We feature today a book with an unwelcome message for many regions of New Zealand. Though it is called Rebooting the Regions, sociologist Paul Spoonley argues in it that some regions of declining population and business should accept their fate and adopt strategies of "smart decline".

This means recognising that the young and those of working age will continue to drift away but the ageing population that remains presents its own opportunities. Rather than spend money on facilities for young people in hope of holding back the tide, smart councils in these towns and districts will invest in facilities for the old.

People of retirement age are a rapidly growing demographic that remains fit and active well into their seventies. Not all of those who have retired in Auckland want to stay there. Not by any means. The idea of cashing in on the Auckland house to buy a much better house in a smaller and pleasant community, is attractive to many.

Places in "smart decline" will work out what might make them attractive, if they are not already. They could start with their appearance.
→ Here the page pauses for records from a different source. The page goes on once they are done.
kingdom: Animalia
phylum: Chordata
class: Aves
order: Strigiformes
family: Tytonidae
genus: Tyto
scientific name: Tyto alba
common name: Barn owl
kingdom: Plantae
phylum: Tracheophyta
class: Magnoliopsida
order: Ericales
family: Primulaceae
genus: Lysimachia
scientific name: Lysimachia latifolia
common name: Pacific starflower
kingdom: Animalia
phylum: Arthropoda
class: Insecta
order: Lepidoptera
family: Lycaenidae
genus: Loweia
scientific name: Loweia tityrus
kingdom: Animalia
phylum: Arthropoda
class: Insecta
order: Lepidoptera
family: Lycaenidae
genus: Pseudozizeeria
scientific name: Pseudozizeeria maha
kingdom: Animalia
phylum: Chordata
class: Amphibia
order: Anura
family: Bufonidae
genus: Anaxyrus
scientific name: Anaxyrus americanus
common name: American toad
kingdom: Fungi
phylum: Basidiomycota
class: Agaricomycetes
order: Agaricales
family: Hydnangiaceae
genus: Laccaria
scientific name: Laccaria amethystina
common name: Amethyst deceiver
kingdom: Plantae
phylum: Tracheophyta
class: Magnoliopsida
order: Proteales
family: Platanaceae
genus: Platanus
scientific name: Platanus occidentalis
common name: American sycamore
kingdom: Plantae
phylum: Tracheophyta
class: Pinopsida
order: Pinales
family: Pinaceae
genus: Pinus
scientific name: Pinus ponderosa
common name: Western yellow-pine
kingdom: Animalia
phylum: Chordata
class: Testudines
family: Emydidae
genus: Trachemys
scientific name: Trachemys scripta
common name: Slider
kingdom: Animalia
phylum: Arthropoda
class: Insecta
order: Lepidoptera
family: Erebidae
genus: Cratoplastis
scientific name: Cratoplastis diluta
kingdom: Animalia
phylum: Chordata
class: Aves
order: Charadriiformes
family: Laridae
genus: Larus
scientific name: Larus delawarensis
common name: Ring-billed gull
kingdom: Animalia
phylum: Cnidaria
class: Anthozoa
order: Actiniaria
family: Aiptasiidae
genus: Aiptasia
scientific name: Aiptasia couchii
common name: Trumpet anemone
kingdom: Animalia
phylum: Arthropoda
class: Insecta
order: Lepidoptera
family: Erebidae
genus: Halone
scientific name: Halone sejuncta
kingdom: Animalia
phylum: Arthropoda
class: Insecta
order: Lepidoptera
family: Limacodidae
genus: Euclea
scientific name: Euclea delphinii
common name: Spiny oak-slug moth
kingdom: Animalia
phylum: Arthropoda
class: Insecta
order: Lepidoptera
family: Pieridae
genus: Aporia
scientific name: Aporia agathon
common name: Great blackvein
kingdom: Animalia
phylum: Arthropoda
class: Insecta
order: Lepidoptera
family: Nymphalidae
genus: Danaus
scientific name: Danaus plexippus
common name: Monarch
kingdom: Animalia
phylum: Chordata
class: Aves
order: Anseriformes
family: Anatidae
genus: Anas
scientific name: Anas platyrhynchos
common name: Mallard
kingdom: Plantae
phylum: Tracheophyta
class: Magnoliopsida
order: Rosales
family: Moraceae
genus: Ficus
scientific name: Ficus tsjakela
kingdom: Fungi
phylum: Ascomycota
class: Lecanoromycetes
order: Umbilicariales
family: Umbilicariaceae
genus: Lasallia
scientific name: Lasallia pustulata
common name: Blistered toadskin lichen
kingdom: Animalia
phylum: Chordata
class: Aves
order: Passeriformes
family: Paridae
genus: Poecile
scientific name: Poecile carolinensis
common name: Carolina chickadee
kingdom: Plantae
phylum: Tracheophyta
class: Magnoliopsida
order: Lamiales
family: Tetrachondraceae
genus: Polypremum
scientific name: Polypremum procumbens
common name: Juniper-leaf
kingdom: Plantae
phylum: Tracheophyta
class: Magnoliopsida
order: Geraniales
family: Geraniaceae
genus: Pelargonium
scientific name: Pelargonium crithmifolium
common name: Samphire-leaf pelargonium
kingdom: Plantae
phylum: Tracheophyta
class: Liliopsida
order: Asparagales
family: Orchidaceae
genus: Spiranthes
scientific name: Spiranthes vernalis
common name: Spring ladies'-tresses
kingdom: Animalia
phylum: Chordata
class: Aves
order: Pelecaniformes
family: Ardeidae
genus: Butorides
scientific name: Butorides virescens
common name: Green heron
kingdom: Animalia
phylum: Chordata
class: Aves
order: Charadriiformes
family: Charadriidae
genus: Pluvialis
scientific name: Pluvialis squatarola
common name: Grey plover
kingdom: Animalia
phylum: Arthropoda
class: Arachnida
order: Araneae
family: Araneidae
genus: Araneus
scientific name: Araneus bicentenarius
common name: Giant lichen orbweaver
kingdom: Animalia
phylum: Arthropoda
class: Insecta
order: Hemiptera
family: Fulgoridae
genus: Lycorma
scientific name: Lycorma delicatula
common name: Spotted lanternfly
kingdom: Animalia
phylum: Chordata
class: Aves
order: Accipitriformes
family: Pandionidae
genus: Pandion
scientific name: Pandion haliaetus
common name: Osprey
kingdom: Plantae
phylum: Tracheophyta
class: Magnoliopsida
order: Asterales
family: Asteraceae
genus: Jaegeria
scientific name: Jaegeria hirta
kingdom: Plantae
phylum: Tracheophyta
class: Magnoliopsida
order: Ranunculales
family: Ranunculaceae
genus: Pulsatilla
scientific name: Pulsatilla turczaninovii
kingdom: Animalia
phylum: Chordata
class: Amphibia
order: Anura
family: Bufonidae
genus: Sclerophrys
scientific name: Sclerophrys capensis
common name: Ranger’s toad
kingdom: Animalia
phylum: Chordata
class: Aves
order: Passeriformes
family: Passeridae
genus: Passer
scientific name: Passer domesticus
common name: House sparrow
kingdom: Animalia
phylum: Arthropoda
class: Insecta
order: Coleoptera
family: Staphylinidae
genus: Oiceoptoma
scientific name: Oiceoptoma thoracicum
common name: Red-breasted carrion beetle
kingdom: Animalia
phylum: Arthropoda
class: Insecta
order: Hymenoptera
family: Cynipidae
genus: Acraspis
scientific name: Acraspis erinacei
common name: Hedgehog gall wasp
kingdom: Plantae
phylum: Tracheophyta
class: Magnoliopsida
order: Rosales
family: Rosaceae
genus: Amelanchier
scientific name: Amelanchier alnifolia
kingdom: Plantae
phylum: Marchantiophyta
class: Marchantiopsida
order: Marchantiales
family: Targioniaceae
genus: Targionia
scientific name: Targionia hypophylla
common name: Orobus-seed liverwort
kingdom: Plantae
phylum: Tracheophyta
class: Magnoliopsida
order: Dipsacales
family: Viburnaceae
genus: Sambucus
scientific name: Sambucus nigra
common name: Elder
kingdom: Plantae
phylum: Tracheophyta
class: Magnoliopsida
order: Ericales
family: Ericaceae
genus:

Spoonley mentions that Ruapehu District Council is asking Taumarunui residents for their views on a scheme for improving its main street which is spoiled by closed shops. It may bring the remaining shops closer together and do something with the green spaces left.


Few towns in New Zealand do not sit in a beautiful landscape, most have a river or sea nearby. For the most part our built environment does not begin to match our natural blessings. The rough and ready character of pioneer settlement still prevails. Farm service towns had no need to worry about their appearance in their heyday and have not done much about it in their decline.

But smart decline also means attending to social conditions. If those school leavers who have not moved away are hanging around town unemployed and bored, work or training needs to be found for them. Beautification projects should provide some.

Retired populations create plenty of demand, and plenty of volunteers for clubs and community life. They attract their own health services. Kawerau now has more doctors than it had when it was thriving. Retired baby boomers still patronise cinemas, rock concerts and restaurants. They might make the place so pleasant, young families will come back.